Compare the results and try and find trends and insights that will help with your categorisation.

3. Classification schemes
Define your Information Architecture
You should now have a solid insight into how others view and conceptualise your content. Don’t worry if not everyone you tested agrees — they won’t — the purpose of the card sort wasn’t to give you the answer but to give you information that will help inform your design.
Let’s now review some common ways for sorting and classifying information.

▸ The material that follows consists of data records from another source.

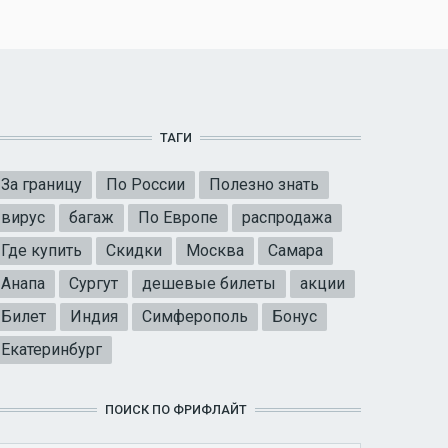
ТАГИ
За границу
По России
Полезно знать
вирус
багаж
По Европе
распродажа
Где купить
Скидки
Москва
Самара
Анапа
Сургут
дешевые билеты
акции
Билет
Индия
Симферополь
Бонус
Екатеринбург
ПОИСК ПО ФРИФЛАЙТ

Methods of Exact Classification
Exact classification schemes are good because there is little room for confusion about where a particular item can be found — there isn’t any ambiguity or room for multiple interpretations. For example, if you were running a hotel comparison website, all Melbourne hotels are in Melbourne, they are never in Sydney. It would be safe and sensible to categorise hotels by location and no-one would get confused.
Examples of exact classification methods
- Alphabetic: names or people, places, and other kinds of proper nouns
- Location: hotels, restaurants and photos
- Format: media and documents
- Time: social networks, cinemas, news and events
- Attribute: colour, size
The obvious issue with exact classification is that it can be a blunt instrument. Organising an online clothing store alphabetically would make it difficult to browse related items, for example. It is unlikely you’d want to browse through bikinis, bags and blouses all at the same time!

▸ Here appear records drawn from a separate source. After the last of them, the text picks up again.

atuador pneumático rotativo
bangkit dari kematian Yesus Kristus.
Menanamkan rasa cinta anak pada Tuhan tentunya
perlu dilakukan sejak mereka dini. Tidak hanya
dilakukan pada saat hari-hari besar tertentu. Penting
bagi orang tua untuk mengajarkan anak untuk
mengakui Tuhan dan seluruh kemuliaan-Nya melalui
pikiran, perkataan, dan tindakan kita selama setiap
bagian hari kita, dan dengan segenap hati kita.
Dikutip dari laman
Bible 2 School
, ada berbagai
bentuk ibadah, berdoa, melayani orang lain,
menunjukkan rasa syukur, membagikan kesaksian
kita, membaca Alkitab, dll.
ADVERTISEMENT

Methods of ambiguous classification
Ambiguous classification, on the other hand, is when you (the designer) creates the categories rather than using something predefined. This is by far how most websites are organised, with good reason.
For example, if you were designing an online store for selling furniture you might want dining tables and dining chairs in a category called ‘dining furniture’ and desks and desk chairs in a category called ‘office furniture’. It would make less sense to have all chairs together and all tables and desks together in this context.
Examples of ambiguous classification methods
- Task — organising by task is where you group features based on the action or task the user wants to perform. A common example is Microsoft Word or other similar task-focused applications where it makes sense to group common tasks together. Inserting an image is found in the same drop down menu as inserting a video; copying a section of text is in the same dropdown menu as pasting that section of text.
- Audience — organising by audience is where you group content and features by the types of people who will need them. Imagine you are designing a website for a university. It might make sense to have sections for ‘future students’, ‘current students’, ‘teachers’ and ‘researchers’, with each section containing relevant content for each audience.
- Subject or topic — by far the most common and flexible, this is where you create a list of subjects or topics that best suit your content and context. As previously discussed, an online furniture store might define its categories as: living, dining, office, bedroom, outdoor, while an online hardware store might use tools, building & hardware, garden, outdoor living.
- Organisational structure — although not often the ideal approach, there are instances where organising content or products by organisational structure might make sense. Intranets are often an ideal candidate for this kind of approach (but not always).
It is important to experiment and user test different methods or combinations of methods. Don’t forget to keep revisiting your card sort results and content audit to keep you on track.
Once you’re happy you have a solid solution, it is time to validate it with users.
Classification Schemes (and When to Use Them)

4. Site map
Visualise your Information Architecture
Creating a site map is a great way of visualising and sharing your newly-designed IA. It clearly shows the various dependencies and hierarchy of your content.